Write the rows below again, swapping "Document page" for "Rendered page" everywhere and leaving everything else the same.

..........

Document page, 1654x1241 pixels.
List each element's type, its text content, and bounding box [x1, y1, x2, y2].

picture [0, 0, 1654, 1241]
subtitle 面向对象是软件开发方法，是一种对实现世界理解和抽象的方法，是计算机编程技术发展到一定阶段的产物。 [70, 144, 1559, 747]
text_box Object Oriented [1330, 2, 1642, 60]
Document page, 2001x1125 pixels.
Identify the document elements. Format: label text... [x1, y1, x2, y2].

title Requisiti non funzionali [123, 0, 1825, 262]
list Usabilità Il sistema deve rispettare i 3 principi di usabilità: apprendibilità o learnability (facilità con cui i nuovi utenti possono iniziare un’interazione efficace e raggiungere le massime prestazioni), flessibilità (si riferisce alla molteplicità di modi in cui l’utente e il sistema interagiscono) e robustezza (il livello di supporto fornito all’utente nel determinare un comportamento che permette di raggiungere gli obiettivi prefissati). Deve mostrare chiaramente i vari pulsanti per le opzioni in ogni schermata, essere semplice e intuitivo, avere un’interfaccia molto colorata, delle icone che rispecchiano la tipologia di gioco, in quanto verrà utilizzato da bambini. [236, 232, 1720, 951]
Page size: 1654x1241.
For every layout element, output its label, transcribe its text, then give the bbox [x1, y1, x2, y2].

..........

RESPONSE TO THIS TASK —
Rendered page, 1654x1241 pixels.
List each element's type, its text content, and bounding box [x1, y1, x2, y2].

picture [0, 0, 1654, 1241]
subtitle 面向对象是软件开发方法，是一种对实现世界理解和抽象的方法，是计算机编程技术发展到一定阶段的产物。 [70, 144, 1559, 747]
text_box Object Oriented [1330, 2, 1642, 60]
Rendered page, 2001x1125 pixels.
Identify the document elements. Format: label text... [x1, y1, x2, y2].

title Requisiti non funzionali [123, 0, 1825, 262]
list Usabilità Il sistema deve rispettare i 3 principi di usabilità: apprendibilità o learnability (facilità con cui i nuovi utenti possono iniziare un’interazione efficace e raggiungere le massime prestazioni), flessibilità (si riferisce alla molteplicità di modi in cui l’utente e il sistema interagiscono) e robustezza (il livello di supporto fornito all’utente nel determinare un comportamento che permette di raggiungere gli obiettivi prefissati). Deve mostrare chiaramente i vari pulsanti per le opzioni in ogni schermata, essere semplice e intuitivo, avere un’interfaccia molto colorata, delle icone che rispecchiano la tipologia di gioco, in quanto verrà utilizzato da bambini. [236, 232, 1720, 951]
Page size: 1654x1241.
For every layout element, output its label, transcribe its text, then give the bbox [x1, y1, x2, y2].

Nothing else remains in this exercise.